Lights in the night, from long ago

We used to be tight, and then life took us in different directions, to different places.

We still are tight, but only two or three times a year, and then only for a couple of hours at a time.

Had the Hose and I been within reach of our records when we were together on Memorial Day, we might have put this one on.

I can’t recall how we came to know the eccentric sounds of Flash and the Pan in our corner of Wisconsin in the early ’80s. I doubt they were getting any radio or jukebox play. Maybe we saw them on “Pop Clips,” a quirky music video show that aired on Nickelodeon. Maybe it was on “Night Flight,” a much cooler show that aired on USA. Those were the days before the dawn of MTV.

Flash and the Pan was a studio group led by two Australians, Harry Vanda and George Young. They were in the Easybeats — “Friday On My Mind,” anyone? — in the ’60s. Then they went into producing, including a new band featuring Young’s younger brothers — AC/DC, with Angus and Malcolm Young.

In the late ’70s, Vanda and Young went back to work as musicians, putting out a sometimes moody, sometimes rocking, sometimes swinging, sometimes mysterious brand of synth-pop with deadpan spoken vocals. It made you think, to say the least.

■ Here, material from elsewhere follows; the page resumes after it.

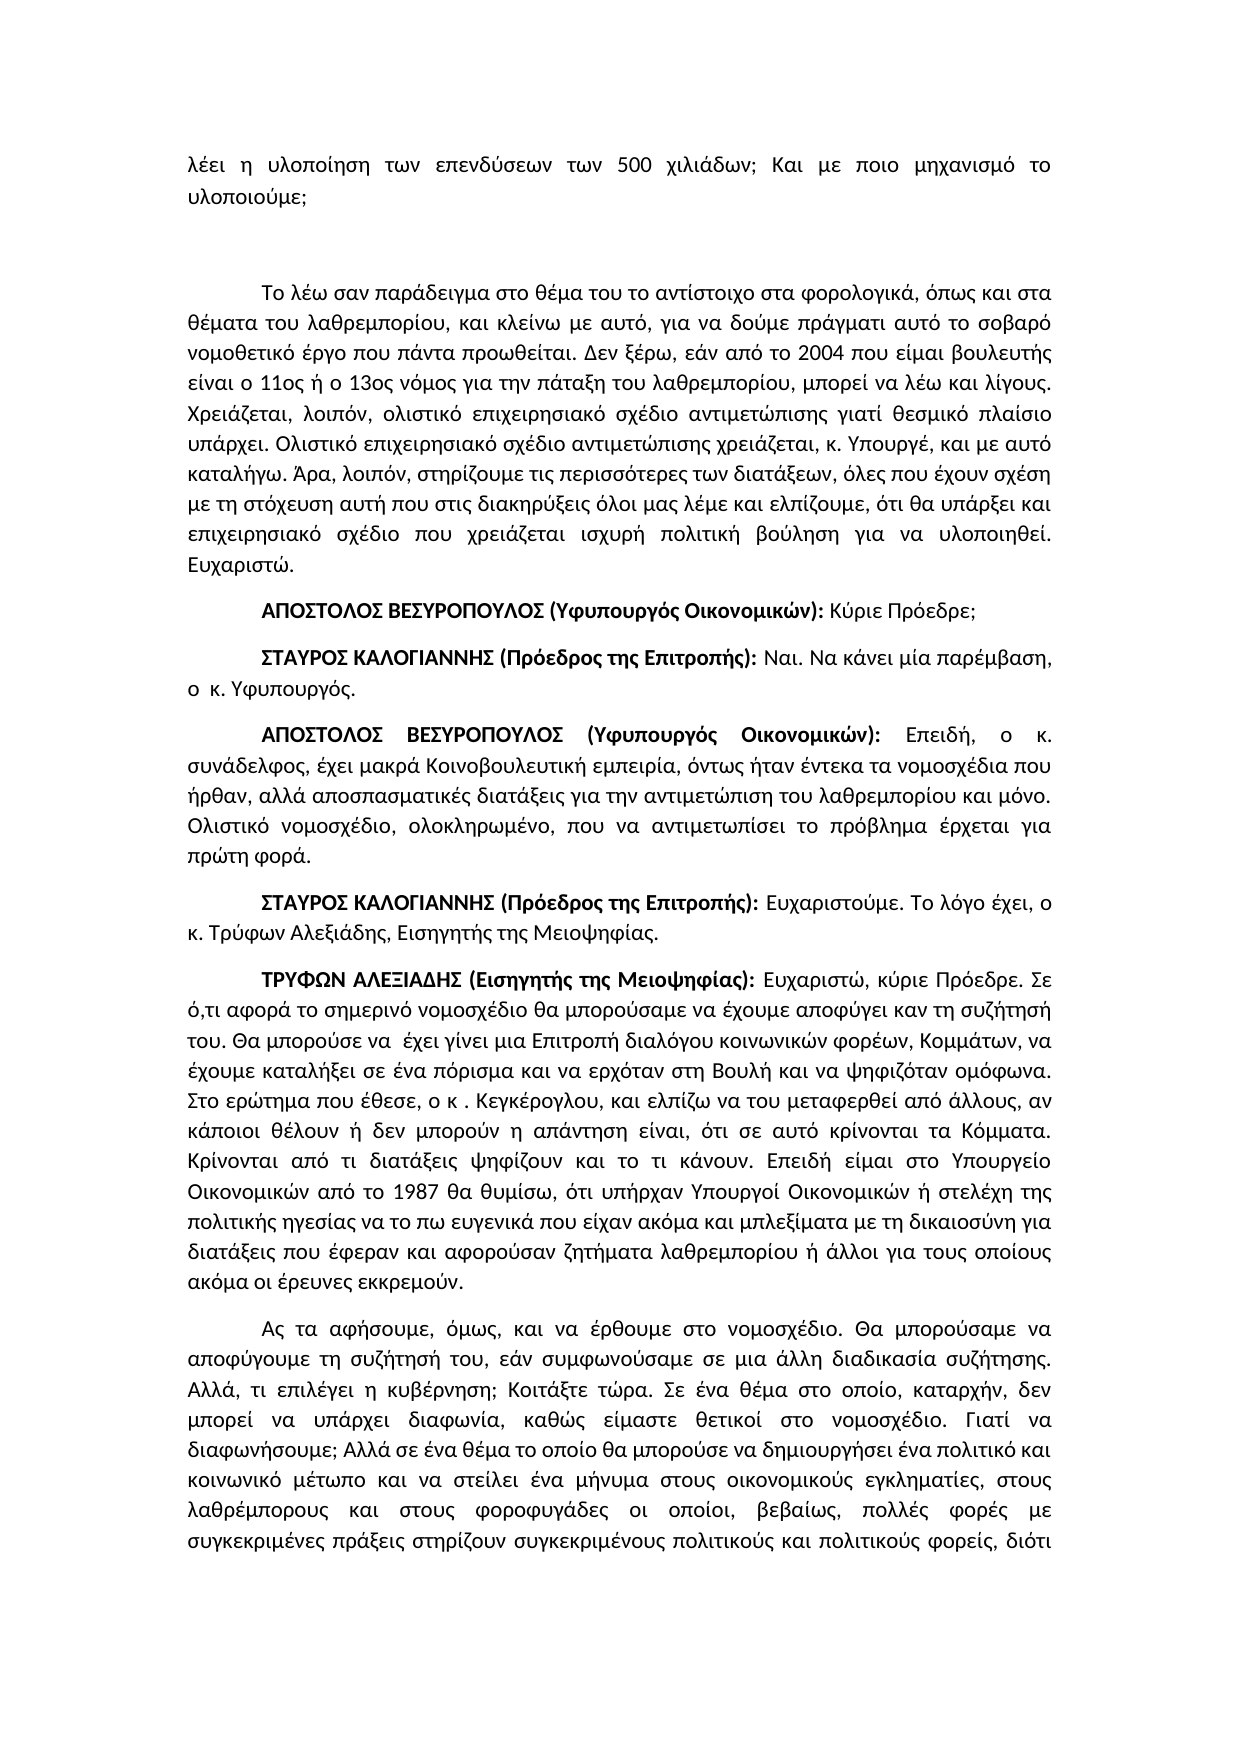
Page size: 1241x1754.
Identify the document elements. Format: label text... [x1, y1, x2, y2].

That is what emerges tonight from the sweet blue haze of time as we revive the spirit of a long-ago late-night FM radio show on which they played one side of a new or classic album.

“Make Your Own Cross,” “Lights In The Night,” “Let The Captain Beware” and “Atlantis Calling,” Flash and the Pan, from “Lights In The Night,” 1980. This is Side 2. It runs 20:09.

All interesting tunes, musically and lyrically.

“Lights In The Night” — “Talkin to the ceilin/Feelin kinda ill/If the radio doesn’t get me/The TV will” and “Throw away the feelin/Throw away the pill/If the bottle doesn’t get me/The thinkin will” … A song that oozes dread.

“Let The Captain Beware” — “East is East and how it used to be/But now it rage/Cos it want to turn the page” … It was 1980. Were we talking about the rise of radical Islam, and was the captain the West?

“Atlantis Calling” — “In Bimini there’s a temple that is rising from the sea/In Iberia the language of the Basques a mystery/The Tiahuanaco ruins, a secret closed to men/Canary Island legends, and don’t forget Stonehenge” … More cerebral than Donovan’s “Atlantis.”

Oh, yeah, and it’s dedicated to Bon Scott.